In Moscow alone, according to numbers from the Assn. for Gambling Business Development, there were 38 casinos and about 500 slot halls. The vast network of gambling fed about $2 billion in taxes a year into Russia’s budget, the organization estimates. The closure leaves as many as 350,000 people jobless overnight, the association said.
The melancholy was palpable this week along the strip of casinos on Novy Arbat, a breathless ribbon of neon and beggars and slick salesmen that runs from the Moscow River to the Kremlin walls. Skateboarders hurtled through flat sheets of Russia’s relentless summer sun. Hip-hop and rock poured down over the sidewalks like rain from overhead speakers.
But inside the iconic Arbat casino, the waitresses were in a sour mood.
“We work for tips,” one of them snapped when a tubby man in a drooping T-shirt peeled himself away from the slot machines long enough to demand a pack of cigarettes.
“I’ve been giving you tips all night!” he protested. She glared. He turned and stomped back to the slots.
The waitress, a curvy blond named Irina, shrugged. “This is my last hour. Why should I kill my legs carrying things for free?”
Employees in the Arbat refused to give their last names, explaining that they’d been warned on pain of their last paycheck not to give interviews to reporters.
The waitresses could make $1,000 in tips on a very good night, they said, and they won’t find that kind of money again soon -- especially since they think their work at casinos won’t look good to prospective employers.
A man in a tuxedo made an announcement: The last games would start at each table. The guests were encouraged to visit a related casino -- in Romania. Sitting straight in their vests, beneath the fringed lamps, the dealers looked at one another wistfully. Women with bare shoulders and pouting mouths who’d been haunting the tables -- if they weren’t prostitutes, they were dressed the part -- stubbed out their last cigarettes and slinked to the door. The gamblers hugged one another and said goodbye, cigars still dangling from their fingers.
“This is a huge stupidity,” said a mountain of a man, dressed in white from his linen shirt to his trimly tailored leather shoes. He said his name was Karen, he smirked and described himself as a “businessman” and, like the other gamblers, balked at giving his last name.
Men like Karen were skeptical. Gambling will continue somehow, he said.
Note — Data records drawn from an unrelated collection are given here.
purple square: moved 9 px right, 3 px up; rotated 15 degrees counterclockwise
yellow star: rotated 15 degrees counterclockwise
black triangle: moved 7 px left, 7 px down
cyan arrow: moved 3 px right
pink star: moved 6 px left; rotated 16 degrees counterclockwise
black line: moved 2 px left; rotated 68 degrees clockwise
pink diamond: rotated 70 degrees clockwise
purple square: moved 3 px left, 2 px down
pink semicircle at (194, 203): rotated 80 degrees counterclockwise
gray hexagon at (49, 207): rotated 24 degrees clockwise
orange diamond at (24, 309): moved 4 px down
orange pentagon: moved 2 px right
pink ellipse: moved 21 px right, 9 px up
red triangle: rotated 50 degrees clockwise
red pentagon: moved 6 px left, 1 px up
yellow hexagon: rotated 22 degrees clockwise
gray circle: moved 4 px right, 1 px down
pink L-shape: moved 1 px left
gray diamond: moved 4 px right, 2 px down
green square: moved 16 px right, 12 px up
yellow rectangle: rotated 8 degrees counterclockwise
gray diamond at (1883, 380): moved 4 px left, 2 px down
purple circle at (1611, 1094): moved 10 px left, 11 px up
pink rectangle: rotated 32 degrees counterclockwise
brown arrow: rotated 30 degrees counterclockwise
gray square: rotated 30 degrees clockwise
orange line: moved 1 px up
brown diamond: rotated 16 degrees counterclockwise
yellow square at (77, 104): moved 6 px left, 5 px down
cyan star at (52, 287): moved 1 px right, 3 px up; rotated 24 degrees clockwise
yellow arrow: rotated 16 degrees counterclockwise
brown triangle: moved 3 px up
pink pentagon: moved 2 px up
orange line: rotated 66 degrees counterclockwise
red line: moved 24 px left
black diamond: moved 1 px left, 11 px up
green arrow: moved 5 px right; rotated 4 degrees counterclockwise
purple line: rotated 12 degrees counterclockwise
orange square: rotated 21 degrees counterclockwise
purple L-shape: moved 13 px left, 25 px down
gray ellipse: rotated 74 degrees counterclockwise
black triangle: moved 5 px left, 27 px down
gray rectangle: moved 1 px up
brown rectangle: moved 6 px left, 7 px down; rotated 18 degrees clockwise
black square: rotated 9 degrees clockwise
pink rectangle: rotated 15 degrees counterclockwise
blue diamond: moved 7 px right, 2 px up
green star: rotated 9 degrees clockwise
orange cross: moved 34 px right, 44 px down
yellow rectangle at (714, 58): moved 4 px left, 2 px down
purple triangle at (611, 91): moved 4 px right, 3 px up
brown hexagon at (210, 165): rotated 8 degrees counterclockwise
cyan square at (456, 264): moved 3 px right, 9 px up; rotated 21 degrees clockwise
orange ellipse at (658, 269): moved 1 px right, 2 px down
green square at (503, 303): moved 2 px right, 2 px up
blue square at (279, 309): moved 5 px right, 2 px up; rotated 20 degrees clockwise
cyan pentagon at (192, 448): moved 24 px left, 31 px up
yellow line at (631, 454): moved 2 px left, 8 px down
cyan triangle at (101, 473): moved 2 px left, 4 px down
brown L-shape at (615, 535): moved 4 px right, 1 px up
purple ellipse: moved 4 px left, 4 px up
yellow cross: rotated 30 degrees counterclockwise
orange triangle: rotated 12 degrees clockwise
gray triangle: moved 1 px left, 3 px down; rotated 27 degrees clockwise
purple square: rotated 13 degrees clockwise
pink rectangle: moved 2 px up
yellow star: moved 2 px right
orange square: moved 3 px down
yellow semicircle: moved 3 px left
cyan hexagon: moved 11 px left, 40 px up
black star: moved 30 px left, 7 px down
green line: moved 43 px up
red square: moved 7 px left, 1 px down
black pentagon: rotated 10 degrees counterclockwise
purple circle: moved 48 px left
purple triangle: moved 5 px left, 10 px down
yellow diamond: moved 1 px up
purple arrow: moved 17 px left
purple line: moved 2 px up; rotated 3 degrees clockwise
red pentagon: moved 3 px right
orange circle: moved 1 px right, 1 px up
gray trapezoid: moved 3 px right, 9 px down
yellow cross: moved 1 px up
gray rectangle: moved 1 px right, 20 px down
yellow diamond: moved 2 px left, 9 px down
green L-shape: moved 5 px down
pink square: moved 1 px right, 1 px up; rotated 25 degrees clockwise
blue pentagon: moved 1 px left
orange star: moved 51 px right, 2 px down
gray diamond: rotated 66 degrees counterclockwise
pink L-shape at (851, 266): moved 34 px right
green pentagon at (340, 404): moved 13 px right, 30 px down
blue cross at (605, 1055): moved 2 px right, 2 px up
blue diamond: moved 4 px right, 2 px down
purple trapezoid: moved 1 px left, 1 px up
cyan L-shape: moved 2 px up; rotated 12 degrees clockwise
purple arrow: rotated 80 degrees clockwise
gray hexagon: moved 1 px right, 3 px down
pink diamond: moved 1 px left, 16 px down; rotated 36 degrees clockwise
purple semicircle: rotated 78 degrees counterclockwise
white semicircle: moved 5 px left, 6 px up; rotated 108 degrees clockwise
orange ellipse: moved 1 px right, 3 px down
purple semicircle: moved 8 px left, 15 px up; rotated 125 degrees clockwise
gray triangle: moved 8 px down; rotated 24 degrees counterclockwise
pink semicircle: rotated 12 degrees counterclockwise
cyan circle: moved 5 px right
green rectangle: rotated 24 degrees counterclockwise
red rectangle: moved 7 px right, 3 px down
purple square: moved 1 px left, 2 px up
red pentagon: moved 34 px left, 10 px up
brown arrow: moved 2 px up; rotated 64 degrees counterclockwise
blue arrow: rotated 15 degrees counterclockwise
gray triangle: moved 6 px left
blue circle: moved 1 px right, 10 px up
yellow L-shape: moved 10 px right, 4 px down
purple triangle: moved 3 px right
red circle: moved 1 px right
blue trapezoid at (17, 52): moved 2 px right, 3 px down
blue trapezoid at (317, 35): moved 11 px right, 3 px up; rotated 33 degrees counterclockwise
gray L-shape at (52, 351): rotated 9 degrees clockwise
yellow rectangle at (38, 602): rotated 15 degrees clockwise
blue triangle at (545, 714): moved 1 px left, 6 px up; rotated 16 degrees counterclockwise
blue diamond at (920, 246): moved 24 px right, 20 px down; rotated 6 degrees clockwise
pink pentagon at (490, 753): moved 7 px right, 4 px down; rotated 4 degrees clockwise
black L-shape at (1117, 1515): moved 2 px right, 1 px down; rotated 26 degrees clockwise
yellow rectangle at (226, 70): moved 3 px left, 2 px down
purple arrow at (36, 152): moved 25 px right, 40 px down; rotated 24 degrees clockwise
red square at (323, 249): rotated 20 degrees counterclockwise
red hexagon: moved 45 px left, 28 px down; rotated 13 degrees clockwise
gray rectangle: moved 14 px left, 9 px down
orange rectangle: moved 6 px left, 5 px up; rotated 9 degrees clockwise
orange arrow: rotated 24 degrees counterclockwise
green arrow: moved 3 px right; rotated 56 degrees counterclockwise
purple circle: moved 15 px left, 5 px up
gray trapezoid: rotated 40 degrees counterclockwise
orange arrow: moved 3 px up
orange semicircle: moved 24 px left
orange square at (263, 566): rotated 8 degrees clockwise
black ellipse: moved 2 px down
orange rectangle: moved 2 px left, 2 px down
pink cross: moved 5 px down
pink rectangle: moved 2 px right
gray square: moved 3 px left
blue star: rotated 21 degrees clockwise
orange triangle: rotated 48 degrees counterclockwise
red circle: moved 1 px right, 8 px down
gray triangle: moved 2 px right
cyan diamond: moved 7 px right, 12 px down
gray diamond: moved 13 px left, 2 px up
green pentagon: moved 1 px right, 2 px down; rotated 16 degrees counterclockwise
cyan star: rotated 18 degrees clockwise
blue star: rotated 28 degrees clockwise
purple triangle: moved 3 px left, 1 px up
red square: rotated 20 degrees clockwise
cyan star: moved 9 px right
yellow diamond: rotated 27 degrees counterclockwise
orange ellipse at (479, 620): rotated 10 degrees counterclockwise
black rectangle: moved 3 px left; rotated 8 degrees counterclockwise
Some of the guys who frequented the casino thought the fix was in. They were just waiting to see how it would shake out.
This is just a rebuilding, many said, a reconsolidation of ownership. There was already talk of creating private poker clubs. For other games, many believed, there would be illegal gambling dens kept running with bribes to crooked authorities.
But around Karen, the casino was emptying out. The last, straggling gamblers took one final turn at the cashier’s desk, then made their way back toward the coat check and the street beyond.
They passed out their last tips, said their goodbyes and lurched back out into the glaring sun of a Moscow evening.